In 1937, the Republic of Estonia and the Kingdom of Hungary signed an agreement regarding intellectual co-operation between the countries. In September 1938 the "Hungarian Art Exhibition in Tallinn" opened, and was attended by Estonian President Konstantin Päts as well as various diplomats and ministers. Ernő Koch displayed paintings at this show, and personally described his works to President Päts.

Koch returned to Budapest in 1941 during the Soviet invasion of Estonia. In Budapest, he was commissioned by the Budapest Municipal Government to execute a series of cityscape etchings. In addition, he received numerous commissions from factories, especially the paper and steel mills. He worked in Budapest until 1944 when the Soviet Army invaded Hungary. Koch fled to Germany with his two young daughters, Ilma and Edith. As a refugee, he and his daughters stayed in a displaced persons camp for several years.

Ernő Koch immigrated to the United States in 1950 and lived in Florida until 1952. In 1952 he married Estonian J. K. in New York and moved to Chicago where he worked for Karl Hackert Inc., a firm that designed stained glass windows, altars and mosaics for churches. He was commissioned by a Boston architectural firm to design a mosaic ceiling depicting twenty Polish saints for the Basilica of the National Shrine of the Immaculate Conception in Washington, D.C.

In 1958 he moved his family to St. Louis, where he became the principal designer in the studio of the Jacoby Art Class Company, until his retirement in 1964. During his spare time and after retirement, he continued as a freelance artist and exhibited his paintings, etchings and woodcuts. In his last few years, he specialized in welded sculpture at his studio in Brentwood, Missouri and was affiliated with the Sculptors Gallery.

Works by Koch can be found in churches, museums and private collections throughout the United States, Canada and Europe. By 1959, Koch had established himself as a prominent local artist in St. Louis. Some examples of his stained glass windows can be found at the Basilica of the National Shrine of the Immaculate Conception, Washington, D.C.; Basilica y Parroquia La Purisima Concepcion, Monterrey, Mexico; Chapel of the Alexian Brothers Hospital, St. Louis; Chancery Office of the Archdiocese of St. Louis; and St. Augustine Episcopal Church, Wilmette, Illinois. Some examples of his sculptures can be found at Concordia Seminary, St. Louis; Boone County National Bank, Columbia, Missouri; Commercial Bank & Trust Co., Muskogee, Oklahoma and St. Louis Electric Company, St. Louis, Missouri.
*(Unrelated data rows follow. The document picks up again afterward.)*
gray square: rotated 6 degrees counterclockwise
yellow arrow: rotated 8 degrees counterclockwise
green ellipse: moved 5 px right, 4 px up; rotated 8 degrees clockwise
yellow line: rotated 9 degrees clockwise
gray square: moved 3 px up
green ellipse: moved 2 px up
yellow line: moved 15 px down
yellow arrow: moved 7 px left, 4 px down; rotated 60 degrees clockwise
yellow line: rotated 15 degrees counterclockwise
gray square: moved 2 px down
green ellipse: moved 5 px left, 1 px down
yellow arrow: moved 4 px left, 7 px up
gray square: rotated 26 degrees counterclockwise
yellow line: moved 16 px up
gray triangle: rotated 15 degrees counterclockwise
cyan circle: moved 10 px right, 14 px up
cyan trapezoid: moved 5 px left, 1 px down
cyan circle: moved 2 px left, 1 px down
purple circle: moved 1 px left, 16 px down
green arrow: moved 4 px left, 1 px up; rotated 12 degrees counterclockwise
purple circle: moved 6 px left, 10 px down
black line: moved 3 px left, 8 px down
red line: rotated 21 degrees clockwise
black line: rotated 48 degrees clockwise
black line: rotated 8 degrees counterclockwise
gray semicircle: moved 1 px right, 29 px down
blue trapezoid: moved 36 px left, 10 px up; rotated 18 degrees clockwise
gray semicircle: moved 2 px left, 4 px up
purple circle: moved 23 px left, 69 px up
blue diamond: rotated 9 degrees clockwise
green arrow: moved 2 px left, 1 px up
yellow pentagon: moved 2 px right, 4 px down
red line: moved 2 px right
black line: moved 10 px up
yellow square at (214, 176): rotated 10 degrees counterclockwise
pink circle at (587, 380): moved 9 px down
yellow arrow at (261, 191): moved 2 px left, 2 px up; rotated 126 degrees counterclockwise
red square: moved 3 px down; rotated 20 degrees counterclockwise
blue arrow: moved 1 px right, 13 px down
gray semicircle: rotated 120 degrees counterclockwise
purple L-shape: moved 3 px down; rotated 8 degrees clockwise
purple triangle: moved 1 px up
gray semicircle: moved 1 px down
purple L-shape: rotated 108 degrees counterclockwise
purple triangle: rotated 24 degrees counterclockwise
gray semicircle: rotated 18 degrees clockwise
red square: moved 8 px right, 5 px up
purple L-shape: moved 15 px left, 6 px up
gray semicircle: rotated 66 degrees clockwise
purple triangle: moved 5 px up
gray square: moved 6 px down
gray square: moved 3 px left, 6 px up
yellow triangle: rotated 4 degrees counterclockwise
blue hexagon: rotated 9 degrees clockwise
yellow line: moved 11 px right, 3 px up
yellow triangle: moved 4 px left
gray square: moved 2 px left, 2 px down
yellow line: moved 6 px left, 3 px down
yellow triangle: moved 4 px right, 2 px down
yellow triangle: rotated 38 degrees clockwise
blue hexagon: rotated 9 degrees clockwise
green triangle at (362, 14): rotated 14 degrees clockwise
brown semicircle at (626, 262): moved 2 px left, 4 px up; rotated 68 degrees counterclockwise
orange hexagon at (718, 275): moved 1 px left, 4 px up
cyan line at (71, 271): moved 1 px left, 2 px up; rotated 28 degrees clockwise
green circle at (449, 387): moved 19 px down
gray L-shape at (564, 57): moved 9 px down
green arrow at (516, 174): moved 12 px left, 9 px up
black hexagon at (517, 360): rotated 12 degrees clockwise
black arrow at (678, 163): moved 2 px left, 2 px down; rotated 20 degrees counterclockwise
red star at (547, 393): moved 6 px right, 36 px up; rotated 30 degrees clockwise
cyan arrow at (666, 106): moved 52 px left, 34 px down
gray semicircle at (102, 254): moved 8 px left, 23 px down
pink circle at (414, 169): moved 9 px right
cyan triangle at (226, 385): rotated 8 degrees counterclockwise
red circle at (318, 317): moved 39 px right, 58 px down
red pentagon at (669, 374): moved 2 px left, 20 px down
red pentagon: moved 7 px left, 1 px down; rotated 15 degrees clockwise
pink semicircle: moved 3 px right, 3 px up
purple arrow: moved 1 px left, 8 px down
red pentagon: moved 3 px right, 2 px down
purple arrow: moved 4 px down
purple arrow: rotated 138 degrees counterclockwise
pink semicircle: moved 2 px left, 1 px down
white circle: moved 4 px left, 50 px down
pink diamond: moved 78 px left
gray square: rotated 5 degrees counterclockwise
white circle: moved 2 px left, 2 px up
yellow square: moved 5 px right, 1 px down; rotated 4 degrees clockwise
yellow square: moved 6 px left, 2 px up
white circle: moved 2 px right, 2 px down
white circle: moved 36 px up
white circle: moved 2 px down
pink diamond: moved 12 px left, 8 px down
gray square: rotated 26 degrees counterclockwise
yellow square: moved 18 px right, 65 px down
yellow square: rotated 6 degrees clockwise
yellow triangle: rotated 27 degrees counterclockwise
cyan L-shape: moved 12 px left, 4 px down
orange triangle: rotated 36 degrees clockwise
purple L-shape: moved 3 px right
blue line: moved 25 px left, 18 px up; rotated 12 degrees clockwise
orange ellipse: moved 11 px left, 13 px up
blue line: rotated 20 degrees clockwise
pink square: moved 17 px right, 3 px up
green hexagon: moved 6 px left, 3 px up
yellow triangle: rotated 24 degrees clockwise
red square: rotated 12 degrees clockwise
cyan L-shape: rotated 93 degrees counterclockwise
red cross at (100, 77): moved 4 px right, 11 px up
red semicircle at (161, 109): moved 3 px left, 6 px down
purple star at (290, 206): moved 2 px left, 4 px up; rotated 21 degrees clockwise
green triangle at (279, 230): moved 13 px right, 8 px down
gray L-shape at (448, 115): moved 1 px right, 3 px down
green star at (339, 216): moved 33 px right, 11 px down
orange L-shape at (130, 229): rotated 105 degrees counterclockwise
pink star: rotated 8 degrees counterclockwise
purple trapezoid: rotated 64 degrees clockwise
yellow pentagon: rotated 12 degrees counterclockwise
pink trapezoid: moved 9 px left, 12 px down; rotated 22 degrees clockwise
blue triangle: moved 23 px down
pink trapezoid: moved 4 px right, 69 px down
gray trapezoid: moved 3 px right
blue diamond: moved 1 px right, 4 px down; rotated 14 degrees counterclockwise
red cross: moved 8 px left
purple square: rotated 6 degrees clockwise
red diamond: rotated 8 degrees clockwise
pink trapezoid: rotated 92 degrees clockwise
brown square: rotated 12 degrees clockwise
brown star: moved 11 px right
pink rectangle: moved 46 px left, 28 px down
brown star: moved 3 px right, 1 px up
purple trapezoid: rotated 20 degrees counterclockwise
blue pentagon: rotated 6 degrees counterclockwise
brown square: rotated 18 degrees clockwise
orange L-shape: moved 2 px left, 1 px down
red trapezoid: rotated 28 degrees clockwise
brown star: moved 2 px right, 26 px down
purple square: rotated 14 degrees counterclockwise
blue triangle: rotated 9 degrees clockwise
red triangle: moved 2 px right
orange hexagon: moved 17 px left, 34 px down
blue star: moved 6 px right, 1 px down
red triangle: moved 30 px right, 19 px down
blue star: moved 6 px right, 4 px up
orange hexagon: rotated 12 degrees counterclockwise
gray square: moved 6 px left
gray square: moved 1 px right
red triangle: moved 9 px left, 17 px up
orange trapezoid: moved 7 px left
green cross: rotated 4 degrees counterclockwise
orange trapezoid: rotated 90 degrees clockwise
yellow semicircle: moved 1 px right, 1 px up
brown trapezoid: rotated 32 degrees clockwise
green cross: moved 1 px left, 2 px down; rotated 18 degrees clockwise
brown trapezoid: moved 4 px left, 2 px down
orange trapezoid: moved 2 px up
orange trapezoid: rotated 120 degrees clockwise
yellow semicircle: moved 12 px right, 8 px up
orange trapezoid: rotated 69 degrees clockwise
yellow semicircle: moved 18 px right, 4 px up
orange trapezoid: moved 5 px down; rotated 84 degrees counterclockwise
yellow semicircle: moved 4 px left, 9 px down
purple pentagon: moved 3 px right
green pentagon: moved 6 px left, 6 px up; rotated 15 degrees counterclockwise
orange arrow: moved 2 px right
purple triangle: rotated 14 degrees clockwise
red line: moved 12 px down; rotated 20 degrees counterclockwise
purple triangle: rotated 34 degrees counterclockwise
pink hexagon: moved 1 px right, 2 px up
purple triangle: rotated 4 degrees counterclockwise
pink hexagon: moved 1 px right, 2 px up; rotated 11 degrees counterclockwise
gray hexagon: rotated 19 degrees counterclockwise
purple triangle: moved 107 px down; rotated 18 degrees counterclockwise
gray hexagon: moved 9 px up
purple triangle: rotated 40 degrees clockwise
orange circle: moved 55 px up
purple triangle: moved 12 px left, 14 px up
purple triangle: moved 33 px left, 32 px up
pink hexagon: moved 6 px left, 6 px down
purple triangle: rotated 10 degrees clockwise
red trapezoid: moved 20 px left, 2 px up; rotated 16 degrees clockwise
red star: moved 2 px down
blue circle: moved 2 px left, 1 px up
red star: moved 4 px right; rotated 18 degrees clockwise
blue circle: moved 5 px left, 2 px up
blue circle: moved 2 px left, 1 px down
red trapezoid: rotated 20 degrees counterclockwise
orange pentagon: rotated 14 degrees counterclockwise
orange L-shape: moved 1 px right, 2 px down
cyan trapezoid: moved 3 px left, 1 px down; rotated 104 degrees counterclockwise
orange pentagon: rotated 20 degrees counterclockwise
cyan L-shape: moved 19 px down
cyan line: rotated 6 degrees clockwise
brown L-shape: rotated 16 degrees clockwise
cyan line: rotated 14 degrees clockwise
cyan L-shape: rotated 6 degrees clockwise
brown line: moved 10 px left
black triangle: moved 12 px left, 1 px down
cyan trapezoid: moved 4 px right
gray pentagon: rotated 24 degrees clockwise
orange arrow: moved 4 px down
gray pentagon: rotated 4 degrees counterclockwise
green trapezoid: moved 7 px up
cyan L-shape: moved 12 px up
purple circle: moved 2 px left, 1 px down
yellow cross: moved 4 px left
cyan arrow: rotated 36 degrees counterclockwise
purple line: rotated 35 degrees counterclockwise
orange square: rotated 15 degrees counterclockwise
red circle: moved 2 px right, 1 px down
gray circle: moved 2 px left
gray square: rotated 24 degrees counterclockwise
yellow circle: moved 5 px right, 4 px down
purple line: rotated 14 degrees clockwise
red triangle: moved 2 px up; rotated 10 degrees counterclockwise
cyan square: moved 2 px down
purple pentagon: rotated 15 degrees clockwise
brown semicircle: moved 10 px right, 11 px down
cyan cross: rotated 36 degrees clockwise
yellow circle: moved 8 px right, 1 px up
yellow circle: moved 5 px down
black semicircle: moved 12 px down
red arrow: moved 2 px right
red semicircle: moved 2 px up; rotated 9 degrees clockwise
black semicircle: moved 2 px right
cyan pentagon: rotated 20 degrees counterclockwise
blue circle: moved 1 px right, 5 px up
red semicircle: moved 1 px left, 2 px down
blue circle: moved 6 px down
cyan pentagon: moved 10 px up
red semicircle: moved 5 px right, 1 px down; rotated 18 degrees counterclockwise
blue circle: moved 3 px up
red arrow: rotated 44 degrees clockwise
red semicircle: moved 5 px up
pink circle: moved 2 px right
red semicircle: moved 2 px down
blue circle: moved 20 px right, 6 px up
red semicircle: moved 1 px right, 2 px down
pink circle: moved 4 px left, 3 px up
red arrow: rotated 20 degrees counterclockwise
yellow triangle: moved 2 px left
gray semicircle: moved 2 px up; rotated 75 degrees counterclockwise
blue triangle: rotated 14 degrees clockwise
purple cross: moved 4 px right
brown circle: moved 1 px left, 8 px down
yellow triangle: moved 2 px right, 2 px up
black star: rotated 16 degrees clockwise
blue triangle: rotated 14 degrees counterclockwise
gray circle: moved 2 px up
I knew and worked for Ernő in his Brentwood studio from 1966 to 1969, when I was a student at Concordia Seminary, Saint Louis, Missouri. Ernő always spoke about going to art school in or nearby Sopron, Hungary. From 1966 through 1969 he produced several large welded pieces, often using birds as a thematic device. [Ernő's welded pieces were exhibited and handled by the Sculptor's Gallery on Locust in Saint Louis.] It was during the same period that he printed a group of multi-block, multi-colored old and new testament themed woodcuts from plates which he had cut in 1961–1962. Prior to 1966 he had only printed proofs of the woodcuts. Ernő would pick us up from the seminary on Saturday mornings about 6am; stop at the donut store for "starch" (usually a dozen donuts) and head for the Brentwood studio where we'd spend the day printing the woodcuts which were eventually exhibited at the seminary library.

Following Koch's death, his unfinished commissions were completed by Jim Nickel, a sculptor currently living and working in New York City who is exhibited by the Atrium Gallery, Saint Louis. Nickel, who understood his work best, took over Koch's Brentwood studio space before permanently moving to New York.